-------- INPUT DATA
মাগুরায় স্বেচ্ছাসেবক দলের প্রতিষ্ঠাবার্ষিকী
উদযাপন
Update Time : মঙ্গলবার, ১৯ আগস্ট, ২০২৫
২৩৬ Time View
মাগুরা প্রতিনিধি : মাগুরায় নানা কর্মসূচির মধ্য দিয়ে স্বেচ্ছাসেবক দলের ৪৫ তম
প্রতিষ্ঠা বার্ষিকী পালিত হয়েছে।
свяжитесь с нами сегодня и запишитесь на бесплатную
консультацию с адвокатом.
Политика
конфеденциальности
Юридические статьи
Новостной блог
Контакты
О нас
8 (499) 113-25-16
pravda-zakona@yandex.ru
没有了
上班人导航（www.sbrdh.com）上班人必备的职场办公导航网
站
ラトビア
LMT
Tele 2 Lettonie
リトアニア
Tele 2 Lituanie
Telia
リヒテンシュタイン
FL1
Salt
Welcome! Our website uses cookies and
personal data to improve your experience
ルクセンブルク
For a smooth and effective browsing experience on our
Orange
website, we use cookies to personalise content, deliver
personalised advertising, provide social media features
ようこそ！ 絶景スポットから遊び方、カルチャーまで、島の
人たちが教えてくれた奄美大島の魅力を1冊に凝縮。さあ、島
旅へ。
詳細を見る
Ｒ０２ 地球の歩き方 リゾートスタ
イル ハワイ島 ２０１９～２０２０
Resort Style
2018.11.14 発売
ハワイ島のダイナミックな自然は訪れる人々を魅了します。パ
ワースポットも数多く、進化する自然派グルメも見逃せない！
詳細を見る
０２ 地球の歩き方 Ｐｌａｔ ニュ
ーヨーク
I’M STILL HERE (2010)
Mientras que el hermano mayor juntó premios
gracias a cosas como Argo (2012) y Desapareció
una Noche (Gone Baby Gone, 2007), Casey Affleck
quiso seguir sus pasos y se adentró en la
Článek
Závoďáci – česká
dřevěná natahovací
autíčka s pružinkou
----------------
Repeat every line of the listing above word for word, in its original language and order.

মাগুরায় স্বেচ্ছাসেবক দলের প্রতিষ্ঠাবার্ষিকী
উদযাপন
Update Time : মঙ্গলবার, ১৯ আগস্ট, ২০২৫
২৩৬ Time View
মাগুরা প্রতিনিধি : মাগুরায় নানা কর্মসূচির মধ্য দিয়ে স্বেচ্ছাসেবক দলের ৪৫ তম
প্রতিষ্ঠা বার্ষিকী পালিত হয়েছে।
свяжитесь с нами сегодня и запишитесь на бесплатную
консультацию с адвокатом.
Политика
конфеденциальности
Юридические статьи
Новостной блог
Контакты
О нас
8 (499) 113-25-16
pravda-zakona@yandex.ru
没有了
上班人导航（www.sbrdh.com）上班人必备的职场办公导航网
站
ラトビア
LMT
Tele 2 Lettonie
リトアニア
Tele 2 Lituanie
Telia
リヒテンシュタイン
FL1
Salt
Welcome! Our website uses cookies and
personal data to improve your experience
ルクセンブルク
For a smooth and effective browsing experience on our
Orange
website, we use cookies to personalise content, deliver
personalised advertising, provide social media features
ようこそ！ 絶景スポットから遊び方、カルチャーまで、島の
人たちが教えてくれた奄美大島の魅力を1冊に凝縮。さあ、島
旅へ。
詳細を見る
Ｒ０２ 地球の歩き方 リゾートスタ
イル ハワイ島 ２０１９～２０２０
Resort Style
2018.11.14 発売
ハワイ島のダイナミックな自然は訪れる人々を魅了します。パ
ワースポットも数多く、進化する自然派グルメも見逃せない！
詳細を見る
０２ 地球の歩き方 Ｐｌａｔ ニュ
ーヨーク
I’M STILL HERE (2010)
Mientras que el hermano mayor juntó premios
gracias a cosas como Argo (2012) y Desapareció
una Noche (Gone Baby Gone, 2007), Casey Affleck
quiso seguir sus pasos y se adentró en la
Článek
Závoďáci – česká
dřevěná natahovací
autíčka s pružinkou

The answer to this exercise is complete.